Rewrite the records from the line with "collector number: E453" to the line with "collectors: L. Codomier", putting "region" wherever "state / province" appears and leaving everything else unchanged.

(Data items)
· · · · ·

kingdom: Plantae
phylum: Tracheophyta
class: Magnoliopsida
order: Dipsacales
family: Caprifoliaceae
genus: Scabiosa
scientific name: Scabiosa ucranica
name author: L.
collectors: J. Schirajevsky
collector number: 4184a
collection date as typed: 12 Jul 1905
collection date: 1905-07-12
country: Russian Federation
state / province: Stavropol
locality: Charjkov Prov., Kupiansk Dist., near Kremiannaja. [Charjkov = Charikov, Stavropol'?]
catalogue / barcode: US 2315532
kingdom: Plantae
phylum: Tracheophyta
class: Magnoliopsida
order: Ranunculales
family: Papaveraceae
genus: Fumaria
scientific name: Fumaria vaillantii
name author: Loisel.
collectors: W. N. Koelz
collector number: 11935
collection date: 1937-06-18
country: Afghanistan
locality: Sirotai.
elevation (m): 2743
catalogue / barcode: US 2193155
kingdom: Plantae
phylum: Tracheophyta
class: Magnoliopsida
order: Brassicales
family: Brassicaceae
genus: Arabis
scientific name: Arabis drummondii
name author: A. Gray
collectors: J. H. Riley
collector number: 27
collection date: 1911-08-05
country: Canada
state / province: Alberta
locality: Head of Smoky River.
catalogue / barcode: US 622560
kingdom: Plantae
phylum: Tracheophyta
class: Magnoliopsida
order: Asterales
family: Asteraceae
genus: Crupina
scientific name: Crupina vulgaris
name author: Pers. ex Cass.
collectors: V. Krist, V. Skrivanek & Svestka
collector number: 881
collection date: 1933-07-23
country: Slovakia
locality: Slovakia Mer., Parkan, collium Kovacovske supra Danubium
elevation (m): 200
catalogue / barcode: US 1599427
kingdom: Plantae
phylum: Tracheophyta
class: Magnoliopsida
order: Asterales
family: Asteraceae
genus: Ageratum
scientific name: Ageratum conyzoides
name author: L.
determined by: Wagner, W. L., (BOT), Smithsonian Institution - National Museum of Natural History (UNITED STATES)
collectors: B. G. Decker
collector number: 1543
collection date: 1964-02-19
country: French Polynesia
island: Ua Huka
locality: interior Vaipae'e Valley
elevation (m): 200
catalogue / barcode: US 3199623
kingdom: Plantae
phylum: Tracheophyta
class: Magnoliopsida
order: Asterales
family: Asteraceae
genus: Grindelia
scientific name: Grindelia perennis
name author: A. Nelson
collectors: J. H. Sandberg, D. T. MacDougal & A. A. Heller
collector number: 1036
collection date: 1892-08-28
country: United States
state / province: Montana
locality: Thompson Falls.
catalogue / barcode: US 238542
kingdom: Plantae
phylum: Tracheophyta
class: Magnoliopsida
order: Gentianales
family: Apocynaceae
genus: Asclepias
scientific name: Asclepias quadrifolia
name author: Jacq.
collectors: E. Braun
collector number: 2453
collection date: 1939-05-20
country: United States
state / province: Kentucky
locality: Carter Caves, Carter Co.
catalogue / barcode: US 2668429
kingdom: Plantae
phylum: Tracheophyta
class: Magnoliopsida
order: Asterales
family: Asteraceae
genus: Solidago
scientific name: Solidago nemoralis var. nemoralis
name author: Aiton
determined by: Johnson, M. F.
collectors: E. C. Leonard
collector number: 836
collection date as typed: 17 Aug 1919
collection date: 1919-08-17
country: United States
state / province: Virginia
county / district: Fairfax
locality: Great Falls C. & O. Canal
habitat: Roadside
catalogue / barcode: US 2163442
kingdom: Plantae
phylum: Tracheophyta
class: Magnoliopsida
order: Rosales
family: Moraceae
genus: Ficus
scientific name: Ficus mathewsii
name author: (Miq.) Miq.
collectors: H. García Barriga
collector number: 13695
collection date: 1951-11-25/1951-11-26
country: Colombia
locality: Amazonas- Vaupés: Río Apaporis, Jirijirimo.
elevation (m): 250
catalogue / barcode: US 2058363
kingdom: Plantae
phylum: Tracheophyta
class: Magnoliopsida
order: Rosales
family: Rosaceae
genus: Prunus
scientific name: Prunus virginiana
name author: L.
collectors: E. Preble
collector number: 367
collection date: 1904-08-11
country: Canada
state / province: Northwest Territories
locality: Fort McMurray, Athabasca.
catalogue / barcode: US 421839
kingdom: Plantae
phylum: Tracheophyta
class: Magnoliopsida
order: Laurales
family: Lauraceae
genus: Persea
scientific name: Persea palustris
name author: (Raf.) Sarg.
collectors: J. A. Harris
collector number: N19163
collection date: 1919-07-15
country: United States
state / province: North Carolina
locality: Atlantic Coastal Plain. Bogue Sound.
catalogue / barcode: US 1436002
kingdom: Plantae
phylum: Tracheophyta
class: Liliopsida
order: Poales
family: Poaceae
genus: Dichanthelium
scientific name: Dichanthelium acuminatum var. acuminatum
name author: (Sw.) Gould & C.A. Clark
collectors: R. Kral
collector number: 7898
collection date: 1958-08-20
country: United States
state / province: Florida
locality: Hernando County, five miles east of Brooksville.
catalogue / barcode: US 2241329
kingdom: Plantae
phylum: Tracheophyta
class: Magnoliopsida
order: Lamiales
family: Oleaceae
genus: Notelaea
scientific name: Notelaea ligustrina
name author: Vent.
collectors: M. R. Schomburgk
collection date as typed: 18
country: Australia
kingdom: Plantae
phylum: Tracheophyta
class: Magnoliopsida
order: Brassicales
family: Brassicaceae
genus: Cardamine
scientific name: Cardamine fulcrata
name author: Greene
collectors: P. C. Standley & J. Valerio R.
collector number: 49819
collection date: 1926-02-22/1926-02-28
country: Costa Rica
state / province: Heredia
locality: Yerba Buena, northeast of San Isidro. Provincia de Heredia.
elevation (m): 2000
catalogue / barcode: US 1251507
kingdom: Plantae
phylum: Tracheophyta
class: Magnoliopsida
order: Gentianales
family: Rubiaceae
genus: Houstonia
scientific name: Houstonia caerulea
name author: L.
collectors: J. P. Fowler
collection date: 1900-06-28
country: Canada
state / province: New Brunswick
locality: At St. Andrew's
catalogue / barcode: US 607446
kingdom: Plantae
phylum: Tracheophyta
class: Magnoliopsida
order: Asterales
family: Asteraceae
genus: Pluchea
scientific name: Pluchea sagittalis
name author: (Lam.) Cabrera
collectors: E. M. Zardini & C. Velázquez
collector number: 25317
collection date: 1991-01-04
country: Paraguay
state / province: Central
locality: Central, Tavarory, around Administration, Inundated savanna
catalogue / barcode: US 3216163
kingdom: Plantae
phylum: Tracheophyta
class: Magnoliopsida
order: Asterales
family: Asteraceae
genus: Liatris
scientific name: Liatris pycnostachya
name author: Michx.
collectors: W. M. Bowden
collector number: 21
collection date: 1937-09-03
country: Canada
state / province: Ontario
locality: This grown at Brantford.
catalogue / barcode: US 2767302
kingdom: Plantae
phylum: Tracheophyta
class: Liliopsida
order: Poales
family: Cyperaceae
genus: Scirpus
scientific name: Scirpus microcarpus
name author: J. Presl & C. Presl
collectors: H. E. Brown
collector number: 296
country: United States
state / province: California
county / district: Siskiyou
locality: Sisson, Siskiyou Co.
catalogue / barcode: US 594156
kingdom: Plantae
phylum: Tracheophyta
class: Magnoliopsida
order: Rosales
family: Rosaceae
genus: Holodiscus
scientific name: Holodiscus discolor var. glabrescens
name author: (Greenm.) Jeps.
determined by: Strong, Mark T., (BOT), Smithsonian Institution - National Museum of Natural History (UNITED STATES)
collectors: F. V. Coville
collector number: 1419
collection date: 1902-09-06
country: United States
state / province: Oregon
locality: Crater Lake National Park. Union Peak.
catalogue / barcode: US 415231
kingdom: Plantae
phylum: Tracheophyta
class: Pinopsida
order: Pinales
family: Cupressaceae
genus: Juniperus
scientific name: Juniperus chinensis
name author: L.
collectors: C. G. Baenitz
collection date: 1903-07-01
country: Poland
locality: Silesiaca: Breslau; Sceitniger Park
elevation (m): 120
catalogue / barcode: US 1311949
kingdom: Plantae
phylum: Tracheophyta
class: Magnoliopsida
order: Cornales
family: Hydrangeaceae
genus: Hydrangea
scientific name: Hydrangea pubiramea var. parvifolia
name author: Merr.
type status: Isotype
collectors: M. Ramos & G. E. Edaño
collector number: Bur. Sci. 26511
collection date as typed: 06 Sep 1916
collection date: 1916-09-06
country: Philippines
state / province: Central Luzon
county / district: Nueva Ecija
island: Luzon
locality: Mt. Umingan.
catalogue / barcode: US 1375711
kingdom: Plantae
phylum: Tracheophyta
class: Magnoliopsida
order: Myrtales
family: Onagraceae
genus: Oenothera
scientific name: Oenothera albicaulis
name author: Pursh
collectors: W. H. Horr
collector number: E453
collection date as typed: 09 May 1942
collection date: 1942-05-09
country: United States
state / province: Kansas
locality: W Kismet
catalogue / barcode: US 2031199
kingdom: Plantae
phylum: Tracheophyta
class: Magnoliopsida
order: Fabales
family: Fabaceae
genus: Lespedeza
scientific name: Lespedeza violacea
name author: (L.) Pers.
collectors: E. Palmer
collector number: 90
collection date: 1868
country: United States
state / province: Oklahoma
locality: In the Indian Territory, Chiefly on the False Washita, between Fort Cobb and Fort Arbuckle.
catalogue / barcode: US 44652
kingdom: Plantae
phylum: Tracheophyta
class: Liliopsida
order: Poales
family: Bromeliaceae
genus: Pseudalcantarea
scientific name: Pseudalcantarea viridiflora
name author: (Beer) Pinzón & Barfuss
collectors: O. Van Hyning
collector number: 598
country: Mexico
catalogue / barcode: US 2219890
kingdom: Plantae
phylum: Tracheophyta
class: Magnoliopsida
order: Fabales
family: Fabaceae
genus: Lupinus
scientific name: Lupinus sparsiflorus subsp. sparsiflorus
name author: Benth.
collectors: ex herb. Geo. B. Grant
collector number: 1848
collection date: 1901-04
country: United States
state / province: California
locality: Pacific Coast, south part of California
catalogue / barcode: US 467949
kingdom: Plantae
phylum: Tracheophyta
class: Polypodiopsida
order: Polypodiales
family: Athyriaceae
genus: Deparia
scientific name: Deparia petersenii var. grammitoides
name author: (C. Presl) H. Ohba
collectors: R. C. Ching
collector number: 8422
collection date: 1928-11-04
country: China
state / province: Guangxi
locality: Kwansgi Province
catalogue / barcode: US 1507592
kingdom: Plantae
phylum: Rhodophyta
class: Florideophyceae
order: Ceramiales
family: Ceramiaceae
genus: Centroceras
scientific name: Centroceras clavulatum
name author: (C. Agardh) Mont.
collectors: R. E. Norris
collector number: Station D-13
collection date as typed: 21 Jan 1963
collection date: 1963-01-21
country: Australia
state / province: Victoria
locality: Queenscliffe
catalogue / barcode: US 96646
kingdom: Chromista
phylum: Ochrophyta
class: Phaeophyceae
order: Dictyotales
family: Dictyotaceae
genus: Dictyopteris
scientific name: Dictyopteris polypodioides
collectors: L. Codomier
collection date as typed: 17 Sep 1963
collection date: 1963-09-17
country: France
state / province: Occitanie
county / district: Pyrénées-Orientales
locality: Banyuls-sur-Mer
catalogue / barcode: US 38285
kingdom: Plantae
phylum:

· · · · ·

Exercise solution:
collector number: E453
collection date as typed: 09 May 1942
collection date: 1942-05-09
country: United States
region: Kansas
locality: W Kismet
catalogue / barcode: US 2031199
kingdom: Plantae
phylum: Tracheophyta
class: Magnoliopsida
order: Fabales
family: Fabaceae
genus: Lespedeza
scientific name: Lespedeza violacea
name author: (L.) Pers.
collectors: E. Palmer
collector number: 90
collection date: 1868
country: United States
region: Oklahoma
locality: In the Indian Territory, Chiefly on the False Washita, between Fort Cobb and Fort Arbuckle.
catalogue / barcode: US 44652
kingdom: Plantae
phylum: Tracheophyta
class: Liliopsida
order: Poales
family: Bromeliaceae
genus: Pseudalcantarea
scientific name: Pseudalcantarea viridiflora
name author: (Beer) Pinzón & Barfuss
collectors: O. Van Hyning
collector number: 598
country: Mexico
catalogue / barcode: US 2219890
kingdom: Plantae
phylum: Tracheophyta
class: Magnoliopsida
order: Fabales
family: Fabaceae
genus: Lupinus
scientific name: Lupinus sparsiflorus subsp. sparsiflorus
name author: Benth.
collectors: ex herb. Geo. B. Grant
collector number: 1848
collection date: 1901-04
country: United States
region: California
locality: Pacific Coast, south part of California
catalogue / barcode: US 467949
kingdom: Plantae
phylum: Tracheophyta
class: Polypodiopsida
order: Polypodiales
family: Athyriaceae
genus: Deparia
scientific name: Deparia petersenii var. grammitoides
name author: (C. Presl) H. Ohba
collectors: R. C. Ching
collector number: 8422
collection date: 1928-11-04
country: China
region: Guangxi
locality: Kwansgi Province
catalogue / barcode: US 1507592
kingdom: Plantae
phylum: Rhodophyta
class: Florideophyceae
order: Ceramiales
family: Ceramiaceae
genus: Centroceras
scientific name: Centroceras clavulatum
name author: (C. Agardh) Mont.
collectors: R. E. Norris
collector number: Station D-13
collection date as typed: 21 Jan 1963
collection date: 1963-01-21
country: Australia
region: Victoria
locality: Queenscliffe
catalogue / barcode: US 96646
kingdom: Chromista
phylum: Ochrophyta
class: Phaeophyceae
order: Dictyotales
family: Dictyotaceae
genus: Dictyopteris
scientific name: Dictyopteris polypodioides
collectors: L. Codomier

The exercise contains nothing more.